→ **EXERCISE GOAL**: Starting at the line that holds "471 205 2594", copy every line exactly through the end of the data, and no others.

START THE DATA

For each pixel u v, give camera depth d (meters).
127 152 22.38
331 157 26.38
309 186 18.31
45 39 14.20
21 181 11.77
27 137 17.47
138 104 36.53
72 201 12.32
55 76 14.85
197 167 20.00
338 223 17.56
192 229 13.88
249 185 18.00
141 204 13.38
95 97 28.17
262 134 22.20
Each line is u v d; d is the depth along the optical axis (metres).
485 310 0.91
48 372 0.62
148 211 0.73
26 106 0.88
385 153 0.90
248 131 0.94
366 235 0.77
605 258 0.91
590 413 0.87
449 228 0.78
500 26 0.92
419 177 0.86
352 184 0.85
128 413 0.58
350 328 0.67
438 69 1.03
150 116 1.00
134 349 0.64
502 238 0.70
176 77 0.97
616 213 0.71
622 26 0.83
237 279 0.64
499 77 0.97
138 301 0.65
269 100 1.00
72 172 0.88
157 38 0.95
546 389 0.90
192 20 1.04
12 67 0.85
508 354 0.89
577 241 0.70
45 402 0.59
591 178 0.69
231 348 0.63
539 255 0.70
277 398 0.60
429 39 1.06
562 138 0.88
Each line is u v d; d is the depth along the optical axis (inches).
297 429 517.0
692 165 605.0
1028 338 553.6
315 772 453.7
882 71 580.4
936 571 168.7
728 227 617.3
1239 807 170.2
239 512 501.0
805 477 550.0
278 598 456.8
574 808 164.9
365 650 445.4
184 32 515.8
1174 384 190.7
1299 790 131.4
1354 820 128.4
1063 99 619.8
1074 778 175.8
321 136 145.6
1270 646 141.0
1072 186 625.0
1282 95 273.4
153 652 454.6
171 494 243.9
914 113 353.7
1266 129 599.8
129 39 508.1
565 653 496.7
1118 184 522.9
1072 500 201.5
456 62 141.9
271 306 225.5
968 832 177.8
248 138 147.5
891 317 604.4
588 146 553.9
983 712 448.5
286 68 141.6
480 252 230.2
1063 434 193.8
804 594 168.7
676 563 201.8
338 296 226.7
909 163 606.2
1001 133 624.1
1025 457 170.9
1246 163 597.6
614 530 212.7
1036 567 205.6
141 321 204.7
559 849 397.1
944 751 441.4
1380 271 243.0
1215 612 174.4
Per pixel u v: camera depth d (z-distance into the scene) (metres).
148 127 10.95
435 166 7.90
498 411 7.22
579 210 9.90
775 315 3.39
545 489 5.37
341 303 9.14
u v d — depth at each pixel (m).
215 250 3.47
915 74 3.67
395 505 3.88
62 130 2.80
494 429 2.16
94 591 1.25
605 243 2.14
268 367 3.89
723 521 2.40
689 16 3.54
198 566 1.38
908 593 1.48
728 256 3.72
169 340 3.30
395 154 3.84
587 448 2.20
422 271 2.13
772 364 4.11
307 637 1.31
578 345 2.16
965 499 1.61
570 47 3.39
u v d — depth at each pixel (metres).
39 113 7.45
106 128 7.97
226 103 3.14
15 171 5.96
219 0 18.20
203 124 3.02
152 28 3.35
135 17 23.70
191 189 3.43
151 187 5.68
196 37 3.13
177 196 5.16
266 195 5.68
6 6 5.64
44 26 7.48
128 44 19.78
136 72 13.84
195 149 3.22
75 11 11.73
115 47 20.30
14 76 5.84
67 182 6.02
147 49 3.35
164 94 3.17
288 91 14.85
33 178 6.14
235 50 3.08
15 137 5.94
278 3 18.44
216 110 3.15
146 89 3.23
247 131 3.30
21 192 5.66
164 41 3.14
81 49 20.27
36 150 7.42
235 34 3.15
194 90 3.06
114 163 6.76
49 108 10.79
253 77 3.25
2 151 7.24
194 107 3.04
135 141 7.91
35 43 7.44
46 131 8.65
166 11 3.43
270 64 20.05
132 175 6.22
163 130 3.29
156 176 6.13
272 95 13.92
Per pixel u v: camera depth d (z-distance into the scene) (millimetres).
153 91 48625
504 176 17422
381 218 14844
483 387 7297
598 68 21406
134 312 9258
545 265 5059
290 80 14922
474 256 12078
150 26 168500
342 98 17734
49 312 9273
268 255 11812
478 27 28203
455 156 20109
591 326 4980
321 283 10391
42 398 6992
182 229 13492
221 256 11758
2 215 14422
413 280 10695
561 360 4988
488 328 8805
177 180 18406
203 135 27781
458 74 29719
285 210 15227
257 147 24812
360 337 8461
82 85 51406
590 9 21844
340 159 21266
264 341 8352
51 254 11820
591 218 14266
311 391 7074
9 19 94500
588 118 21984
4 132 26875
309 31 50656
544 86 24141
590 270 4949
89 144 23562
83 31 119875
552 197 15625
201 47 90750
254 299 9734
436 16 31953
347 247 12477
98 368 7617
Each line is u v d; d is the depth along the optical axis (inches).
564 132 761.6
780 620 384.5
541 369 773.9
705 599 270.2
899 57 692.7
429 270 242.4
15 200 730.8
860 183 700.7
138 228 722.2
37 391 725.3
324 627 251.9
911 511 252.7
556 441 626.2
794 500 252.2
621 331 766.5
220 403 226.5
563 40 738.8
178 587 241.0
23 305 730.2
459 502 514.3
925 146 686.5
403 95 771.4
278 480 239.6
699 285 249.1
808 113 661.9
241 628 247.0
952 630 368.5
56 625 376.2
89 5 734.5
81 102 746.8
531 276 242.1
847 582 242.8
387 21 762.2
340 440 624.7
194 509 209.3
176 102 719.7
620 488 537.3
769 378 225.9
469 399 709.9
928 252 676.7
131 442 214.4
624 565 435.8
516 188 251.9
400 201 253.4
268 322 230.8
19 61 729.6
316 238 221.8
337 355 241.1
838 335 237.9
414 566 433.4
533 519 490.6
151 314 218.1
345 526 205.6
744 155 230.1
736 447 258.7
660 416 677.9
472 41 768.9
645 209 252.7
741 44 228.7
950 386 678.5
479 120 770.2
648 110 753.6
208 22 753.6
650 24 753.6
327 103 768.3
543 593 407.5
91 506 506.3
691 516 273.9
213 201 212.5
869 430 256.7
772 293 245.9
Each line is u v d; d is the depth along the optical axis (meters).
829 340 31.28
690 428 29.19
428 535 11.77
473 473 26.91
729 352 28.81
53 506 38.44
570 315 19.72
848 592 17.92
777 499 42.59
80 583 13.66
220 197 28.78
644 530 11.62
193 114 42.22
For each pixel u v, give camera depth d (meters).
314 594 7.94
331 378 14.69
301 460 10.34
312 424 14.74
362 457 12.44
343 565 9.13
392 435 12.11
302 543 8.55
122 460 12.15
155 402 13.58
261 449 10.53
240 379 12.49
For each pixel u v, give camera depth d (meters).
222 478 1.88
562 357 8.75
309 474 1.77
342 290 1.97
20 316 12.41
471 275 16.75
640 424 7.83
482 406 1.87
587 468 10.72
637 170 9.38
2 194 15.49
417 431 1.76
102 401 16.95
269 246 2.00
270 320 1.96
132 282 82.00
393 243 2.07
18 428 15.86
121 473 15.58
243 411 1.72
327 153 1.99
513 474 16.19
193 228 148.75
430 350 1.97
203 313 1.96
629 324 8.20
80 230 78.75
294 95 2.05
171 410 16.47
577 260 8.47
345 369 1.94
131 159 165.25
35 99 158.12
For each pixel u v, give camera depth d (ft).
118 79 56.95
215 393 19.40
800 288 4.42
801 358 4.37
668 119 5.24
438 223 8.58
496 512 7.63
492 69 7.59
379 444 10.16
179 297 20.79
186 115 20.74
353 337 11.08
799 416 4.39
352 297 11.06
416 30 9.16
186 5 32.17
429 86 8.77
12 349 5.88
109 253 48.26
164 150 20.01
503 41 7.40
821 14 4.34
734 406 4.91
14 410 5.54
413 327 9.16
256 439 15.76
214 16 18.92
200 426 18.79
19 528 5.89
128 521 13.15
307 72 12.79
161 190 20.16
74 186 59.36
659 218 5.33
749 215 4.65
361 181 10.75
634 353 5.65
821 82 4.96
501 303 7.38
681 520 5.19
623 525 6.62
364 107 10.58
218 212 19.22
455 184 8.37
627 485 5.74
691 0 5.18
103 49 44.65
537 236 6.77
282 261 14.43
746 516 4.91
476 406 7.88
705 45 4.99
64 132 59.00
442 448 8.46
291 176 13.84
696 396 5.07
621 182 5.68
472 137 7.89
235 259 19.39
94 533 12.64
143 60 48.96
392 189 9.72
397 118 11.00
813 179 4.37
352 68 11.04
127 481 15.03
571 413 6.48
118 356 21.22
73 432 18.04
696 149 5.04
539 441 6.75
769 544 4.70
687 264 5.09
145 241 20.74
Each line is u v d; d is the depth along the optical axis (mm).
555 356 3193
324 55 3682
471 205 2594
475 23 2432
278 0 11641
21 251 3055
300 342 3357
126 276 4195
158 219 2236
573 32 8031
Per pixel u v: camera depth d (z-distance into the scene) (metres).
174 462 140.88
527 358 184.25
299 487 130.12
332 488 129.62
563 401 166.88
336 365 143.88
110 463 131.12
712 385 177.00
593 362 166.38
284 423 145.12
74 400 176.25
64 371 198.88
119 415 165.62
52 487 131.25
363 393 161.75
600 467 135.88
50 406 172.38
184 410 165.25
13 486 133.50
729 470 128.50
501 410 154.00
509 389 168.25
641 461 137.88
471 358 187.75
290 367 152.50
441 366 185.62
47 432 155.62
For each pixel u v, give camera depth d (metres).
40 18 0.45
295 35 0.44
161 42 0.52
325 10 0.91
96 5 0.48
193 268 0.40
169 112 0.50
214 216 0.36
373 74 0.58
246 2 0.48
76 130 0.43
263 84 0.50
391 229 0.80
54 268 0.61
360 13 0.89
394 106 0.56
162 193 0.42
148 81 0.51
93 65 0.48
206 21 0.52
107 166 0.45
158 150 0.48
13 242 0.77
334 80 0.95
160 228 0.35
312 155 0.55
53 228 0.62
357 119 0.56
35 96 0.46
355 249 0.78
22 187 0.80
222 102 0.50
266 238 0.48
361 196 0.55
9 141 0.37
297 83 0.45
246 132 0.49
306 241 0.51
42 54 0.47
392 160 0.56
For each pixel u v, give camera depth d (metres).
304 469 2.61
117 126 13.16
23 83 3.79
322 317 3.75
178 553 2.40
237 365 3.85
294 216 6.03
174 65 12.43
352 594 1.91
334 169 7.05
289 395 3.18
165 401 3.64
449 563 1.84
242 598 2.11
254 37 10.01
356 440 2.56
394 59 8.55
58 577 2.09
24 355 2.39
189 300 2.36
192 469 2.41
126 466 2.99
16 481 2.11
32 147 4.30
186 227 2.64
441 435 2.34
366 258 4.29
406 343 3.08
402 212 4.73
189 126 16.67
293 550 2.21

END THE DATA

→ **SOLVED PROBLEM**:
471 205 2594
475 23 2432
278 0 11641
21 251 3055
300 342 3357
126 276 4195
158 219 2236
573 32 8031
Per pixel u v: camera depth d (z-distance into the scene) (metres).
174 462 140.88
527 358 184.25
299 487 130.12
332 488 129.62
563 401 166.88
336 365 143.88
110 463 131.12
712 385 177.00
593 362 166.38
284 423 145.12
74 400 176.25
64 371 198.88
119 415 165.62
52 487 131.25
363 393 161.75
600 467 135.88
50 406 172.38
184 410 165.25
13 486 133.50
729 470 128.50
501 410 154.00
509 389 168.25
641 461 137.88
471 358 187.75
290 367 152.50
441 366 185.62
47 432 155.62
For each pixel u v, give camera depth d (metres).
40 18 0.45
295 35 0.44
161 42 0.52
325 10 0.91
96 5 0.48
193 268 0.40
169 112 0.50
214 216 0.36
373 74 0.58
246 2 0.48
76 130 0.43
263 84 0.50
391 229 0.80
54 268 0.61
360 13 0.89
394 106 0.56
162 193 0.42
148 81 0.51
93 65 0.48
206 21 0.52
107 166 0.45
158 150 0.48
13 242 0.77
334 80 0.95
160 228 0.35
312 155 0.55
53 228 0.62
357 119 0.56
35 96 0.46
355 249 0.78
22 187 0.80
222 102 0.50
266 238 0.48
361 196 0.55
9 141 0.37
297 83 0.45
246 132 0.49
306 241 0.51
42 54 0.47
392 160 0.56
For each pixel u v, give camera depth d (metres).
304 469 2.61
117 126 13.16
23 83 3.79
322 317 3.75
178 553 2.40
237 365 3.85
294 216 6.03
174 65 12.43
352 594 1.91
334 169 7.05
289 395 3.18
165 401 3.64
449 563 1.84
242 598 2.11
254 37 10.01
356 440 2.56
394 59 8.55
58 577 2.09
24 355 2.39
189 300 2.36
192 469 2.41
126 466 2.99
16 481 2.11
32 147 4.30
186 227 2.64
441 435 2.34
366 258 4.29
406 343 3.08
402 212 4.73
189 126 16.67
293 550 2.21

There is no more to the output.